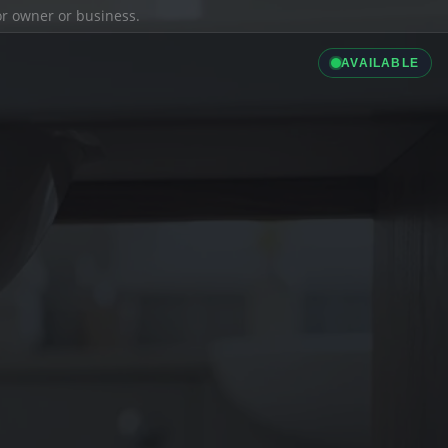
ior owner or business.
AVAILABLE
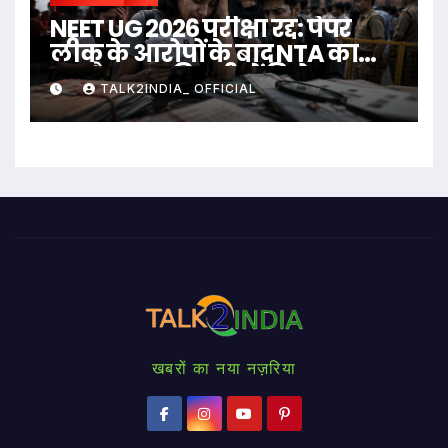
NEET UG 2026 परीक्षा रद्द: पेपर
लीक के आरोपों के बाद NTA का
बड़ा फैसला, दिल्ली में विरोध
TALK2INDIA_ OFFICIAL
प्रदर्शन
खबरों का नया नज़रिया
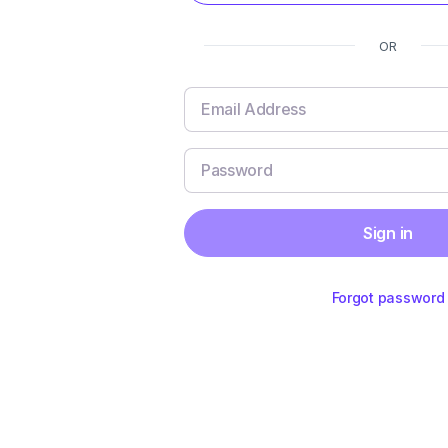
OR
Sign in
Forgot password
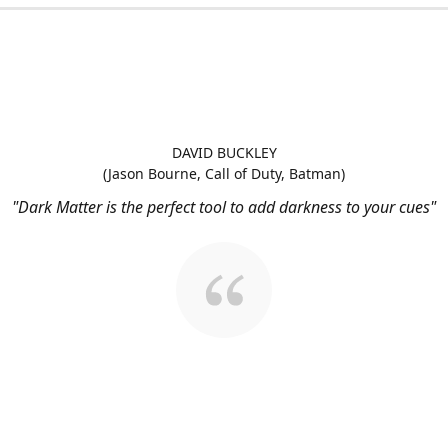
DAVID BUCKLEY
(Jason Bourne, Call of Duty, Batman)
"Dark Matter is the perfect tool to add darkness to your cues"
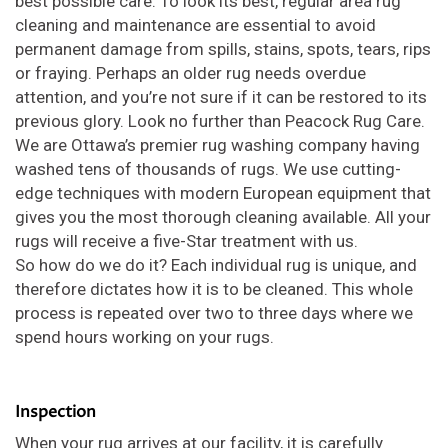
best possible care. To look its best, regular area rug
cleaning and maintenance are essential to avoid
permanent damage from spills, stains, spots, tears, rips
or fraying. Perhaps an older rug needs overdue
attention, and you’re not sure if it can be restored to its
previous glory. Look no further than Peacock Rug Care.
We are Ottawa’s premier rug washing company having
washed tens of thousands of rugs. We use cutting-
edge techniques with modern European equipment that
gives you the most thorough cleaning available. All your
rugs will receive a five-Star treatment with us.
So how do we do it? Each individual rug is unique, and
therefore dictates how it is to be cleaned. This whole
process is repeated over two to three days where we
spend hours working on your rugs.
Inspection
When your rug arrives at our facility, it is carefully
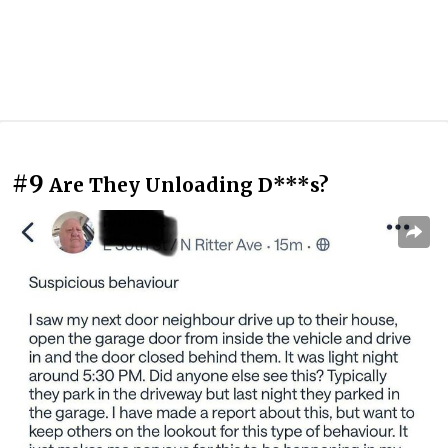
#9
Are They Unloading D***s?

□ □ □ □ □ □ □

§ **TASK TO COMPLETE**
Exact copies of the lines from the one containing "So how do we" through the end of the records above are required, with no pictures among them.

§ **RESULT BELOW**
So how do we do it? Each individual rug is unique, and
therefore dictates how it is to be cleaned. This whole
process is repeated over two to three days where we
spend hours working on your rugs.
Inspection
When your rug arrives at our facility, it is carefully
#9
Are They Unloading D***s?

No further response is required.